A new study, funded in part by NCCAM, has found promise in using tiny particles from grapefruit juice to make micro-capsules that can safely deliver drugs and biologic agents to the body. The study, which was conducted in cell cultures and in mice, used nanotechnology, a cutting-edge field of research in which technologies and products are developed from materials roughly under 100 nanometers in size (a nanometer is a billionth of a meter, so 100 nanometers is one ten-millionth of a meter). The study was published in the online journal Nature Communications.
The research team wanted to examine whether tiny vectors (carriers) could be made from edible, nontoxic plants and would pose fewer issues than vectors from mammalian or artificial sources. They analyzed three fruits and found that grapefruit offered the most lipid nanoparticles for making vectors. From these, they assembled novel “grapefruit-derived nanovectors” (GNVs) and tested them in the laboratory in various cell types. The GNVs were taken up by target cells efficiently and readily, were stable, and could deliver a broad range of anti-cancer agents.
Moving to animal studies, the team tested GNVs with several anti-cancer agents (two chemotherapy drugs, forms of RNA and DNA, and antibodies) in two mouse models of cancer. They observed that the GNV-agent combinations had long staying power in the body, created no signs of adverse effects or toxicity, and, in a combination with the chemotherapy drug JSI-124, reduced tumor growth and increased mouse survival.

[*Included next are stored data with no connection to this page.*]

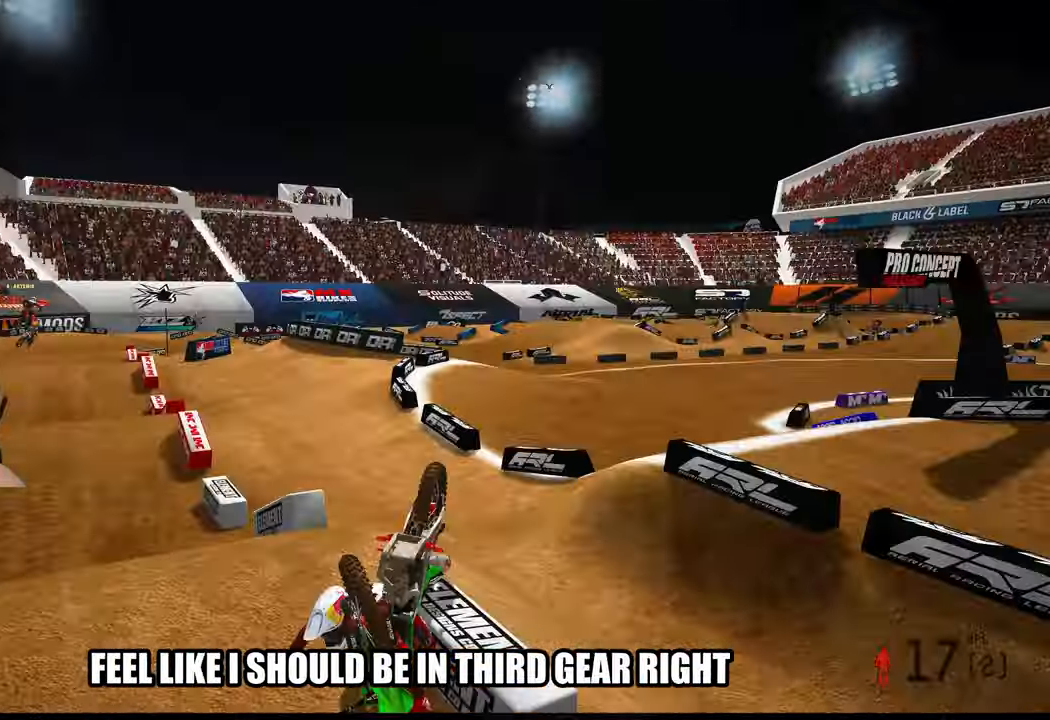
{"dt_ms": 500, "buttons": [], "left_stick": "center", "right_stick": "center", "events": []}
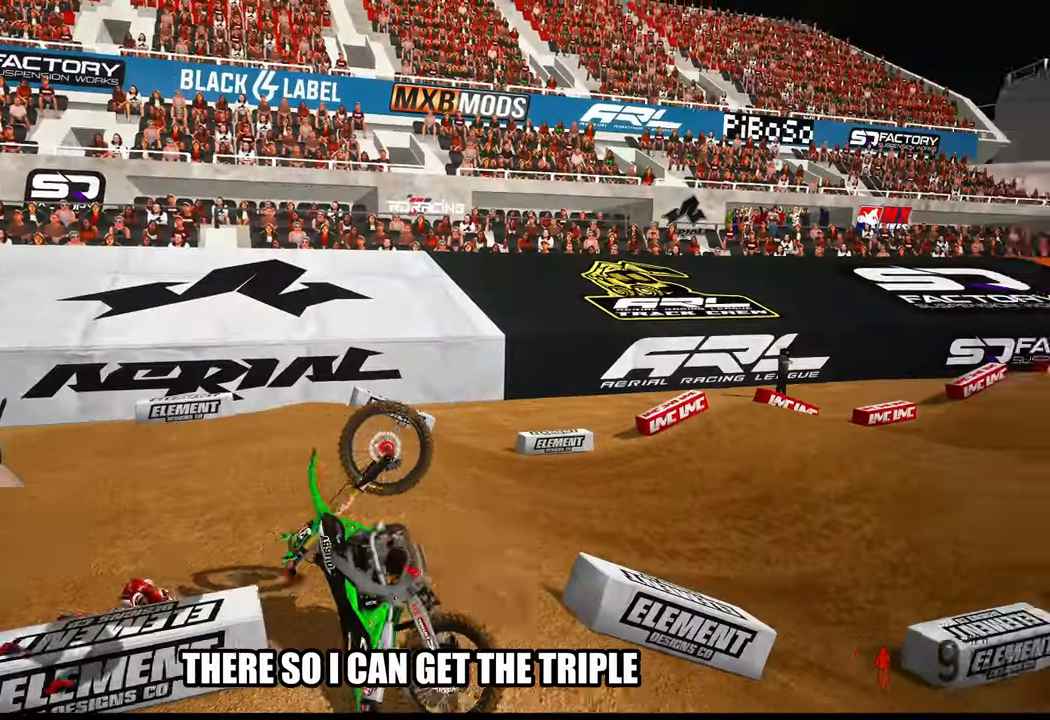
{"dt_ms": 500, "buttons": [], "left_stick": "center", "right_stick": "center", "events": []}
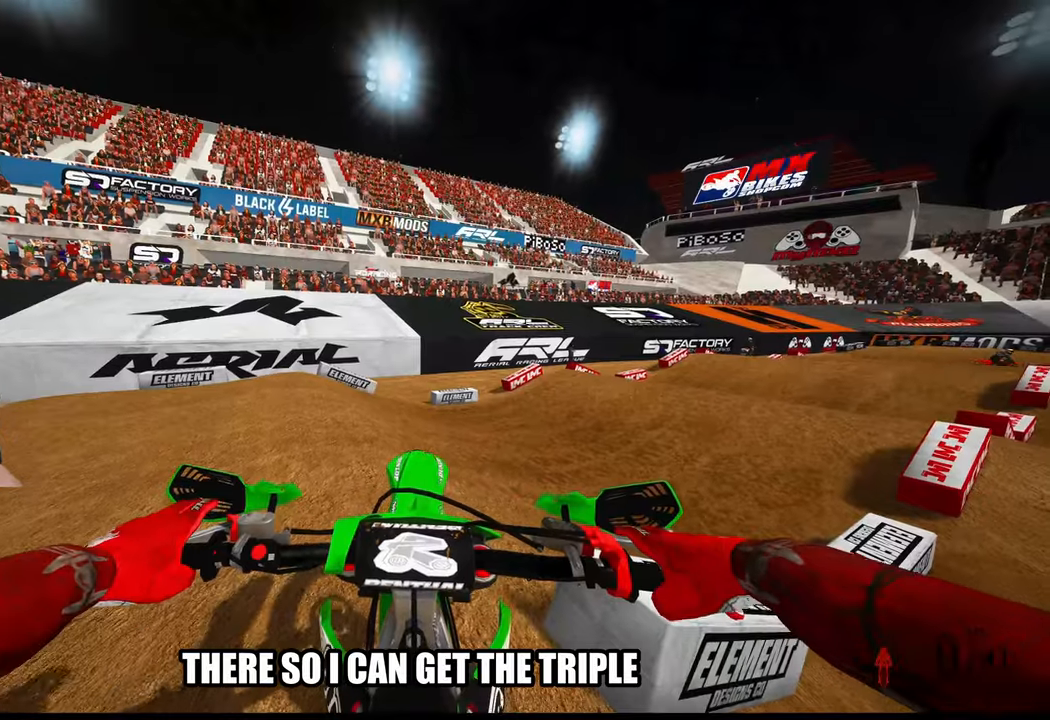
{"dt_ms": 500, "buttons": ["R2"], "left_stick": "up-right", "right_stick": "up", "events": [[133, "R2", "down"], [167, "R3", "down"], [300, "R3", "up"], [300, "left_stick", "up-right"], [300, "right_stick", "up"]]}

The authors concluded that their GNV approach appears effective and safe (even potentially for pregnant women), although it needs further testing. In addition to safety, the advantages appear to include relative simplicity and low cost; the ability to be modified or customized (for example, according to desired targets and therapeutic needs); and application to many agents and diseases.
- Wang Q, Zhuang X, Mu J, et al. Delivery of therapeutic agents by nanoparticles made of grapefruit-derived lipids. Nature Communications [online journal]. 2013;4(1867). Accessed at www.nature.com/ncomms/journal/v4/n5/abs/ncomms2886.html on May 21, 2013.